- GIVEN TASK: Type out every line of text in the entries below word for word, leaving the pictures out.

- DATA ENTRIES:
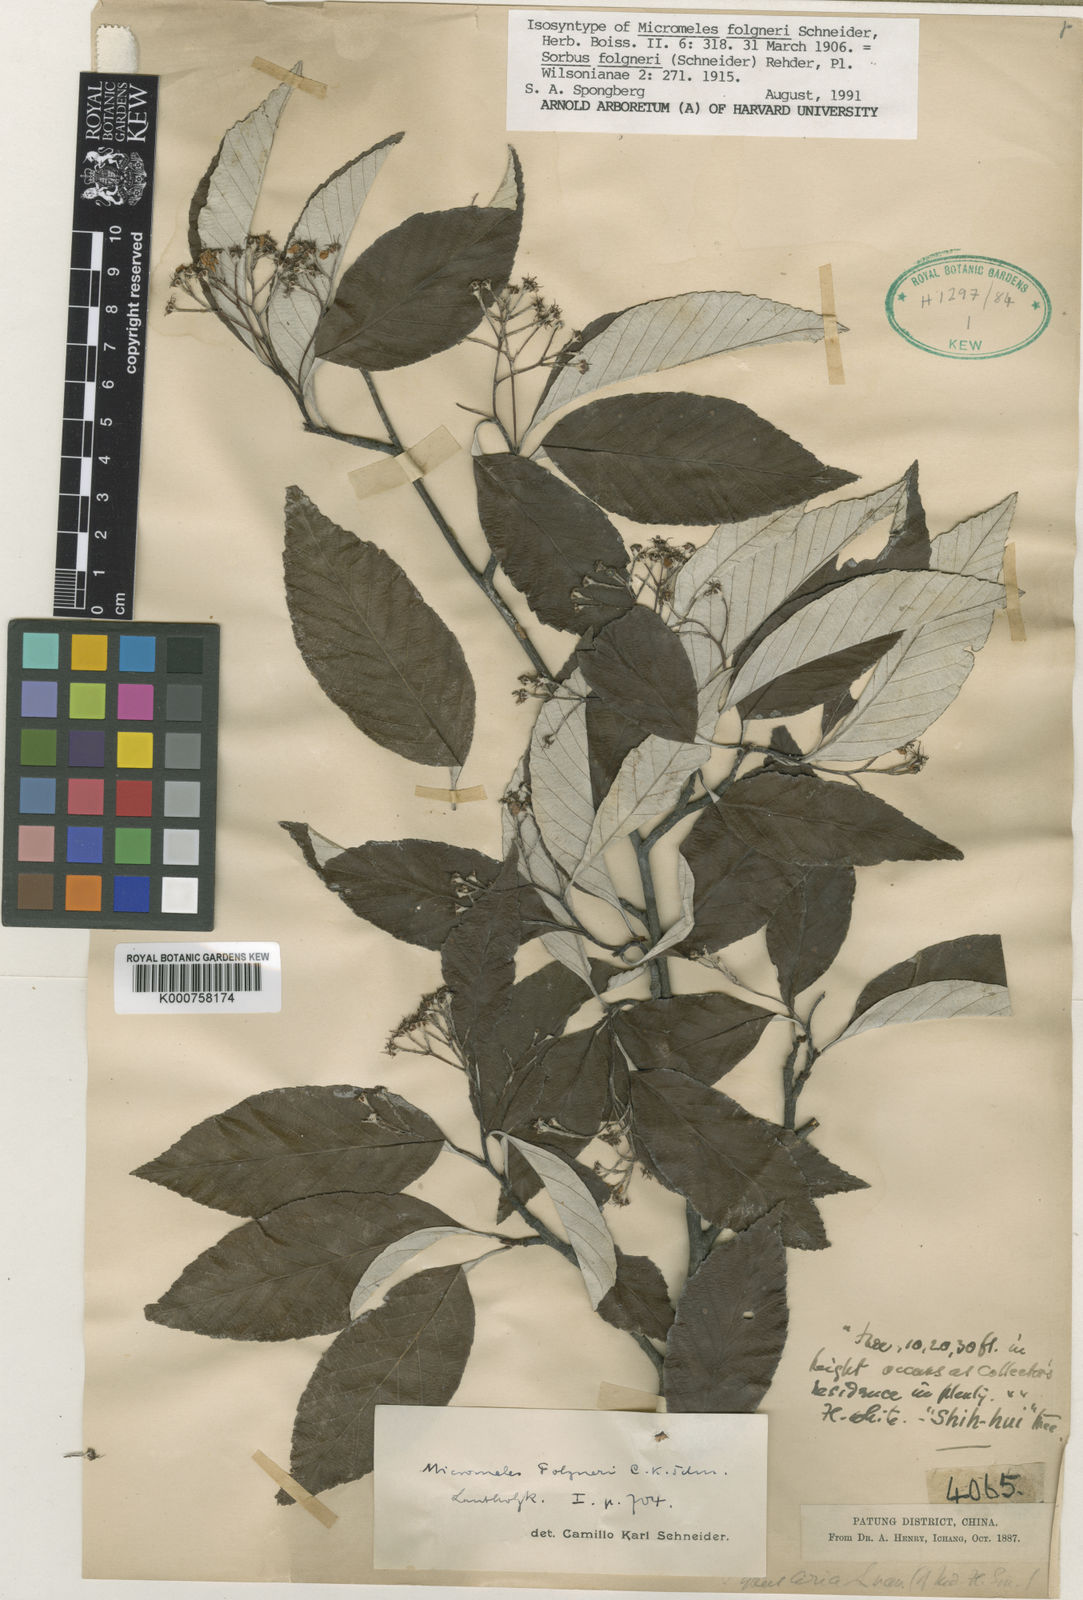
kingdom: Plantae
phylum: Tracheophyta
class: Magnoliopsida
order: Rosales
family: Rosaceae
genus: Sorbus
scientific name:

- THE RESULT:
kingdom: Plantae
phylum: Tracheophyta
class: Magnoliopsida
order: Rosales
family: Rosaceae
genus: Sorbus
scientific name:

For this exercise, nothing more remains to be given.